* [EXCERPTED DATA]
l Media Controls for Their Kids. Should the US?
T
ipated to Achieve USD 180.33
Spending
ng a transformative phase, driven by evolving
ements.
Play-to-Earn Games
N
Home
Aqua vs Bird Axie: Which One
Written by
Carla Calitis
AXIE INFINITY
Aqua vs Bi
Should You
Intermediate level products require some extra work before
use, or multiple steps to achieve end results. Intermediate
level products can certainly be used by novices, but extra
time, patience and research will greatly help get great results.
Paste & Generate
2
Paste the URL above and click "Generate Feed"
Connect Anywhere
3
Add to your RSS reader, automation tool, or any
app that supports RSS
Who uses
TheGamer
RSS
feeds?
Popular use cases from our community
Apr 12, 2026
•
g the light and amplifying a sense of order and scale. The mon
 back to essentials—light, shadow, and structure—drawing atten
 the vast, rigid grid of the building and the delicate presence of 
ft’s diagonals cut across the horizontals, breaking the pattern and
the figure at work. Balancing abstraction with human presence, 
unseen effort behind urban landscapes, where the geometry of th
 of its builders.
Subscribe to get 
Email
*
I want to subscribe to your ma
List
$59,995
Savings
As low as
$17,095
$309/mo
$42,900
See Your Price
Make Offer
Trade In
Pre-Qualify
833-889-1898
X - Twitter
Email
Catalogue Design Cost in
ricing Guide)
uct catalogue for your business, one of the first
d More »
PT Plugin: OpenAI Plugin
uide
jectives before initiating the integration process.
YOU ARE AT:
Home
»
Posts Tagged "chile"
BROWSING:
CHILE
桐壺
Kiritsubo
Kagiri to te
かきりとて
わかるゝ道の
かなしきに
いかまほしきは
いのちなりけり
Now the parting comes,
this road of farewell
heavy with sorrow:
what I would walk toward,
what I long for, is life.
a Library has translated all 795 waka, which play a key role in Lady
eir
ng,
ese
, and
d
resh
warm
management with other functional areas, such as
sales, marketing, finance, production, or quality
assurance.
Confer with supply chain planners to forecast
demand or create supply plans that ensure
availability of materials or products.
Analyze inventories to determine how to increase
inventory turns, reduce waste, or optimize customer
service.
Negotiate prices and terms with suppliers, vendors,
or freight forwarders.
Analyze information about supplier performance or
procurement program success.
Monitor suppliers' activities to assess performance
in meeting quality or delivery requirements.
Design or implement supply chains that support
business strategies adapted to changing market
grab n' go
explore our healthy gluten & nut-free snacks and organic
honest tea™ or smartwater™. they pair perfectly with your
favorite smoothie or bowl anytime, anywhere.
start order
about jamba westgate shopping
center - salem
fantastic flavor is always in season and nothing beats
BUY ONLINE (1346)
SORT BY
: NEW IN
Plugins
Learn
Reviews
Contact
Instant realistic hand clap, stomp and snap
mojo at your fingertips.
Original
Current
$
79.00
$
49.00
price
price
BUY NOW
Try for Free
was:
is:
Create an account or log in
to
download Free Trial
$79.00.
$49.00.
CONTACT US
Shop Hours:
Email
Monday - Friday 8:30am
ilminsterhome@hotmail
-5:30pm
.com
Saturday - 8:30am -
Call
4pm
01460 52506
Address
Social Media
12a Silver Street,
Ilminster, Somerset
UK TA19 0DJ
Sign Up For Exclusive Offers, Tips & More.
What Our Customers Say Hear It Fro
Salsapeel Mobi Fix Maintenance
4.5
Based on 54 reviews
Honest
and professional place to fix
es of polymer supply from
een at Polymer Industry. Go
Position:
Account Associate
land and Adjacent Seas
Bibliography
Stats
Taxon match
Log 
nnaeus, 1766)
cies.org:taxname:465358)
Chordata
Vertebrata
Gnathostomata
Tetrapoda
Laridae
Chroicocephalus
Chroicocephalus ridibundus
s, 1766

* [WHAT THIS TASK INVOLVES] Search the records for the word "suppliers", then list every line that has it.

* [WRITTEN RESPONSE]
Negotiate prices and terms with suppliers, vendors,
Monitor suppliers' activities to assess performance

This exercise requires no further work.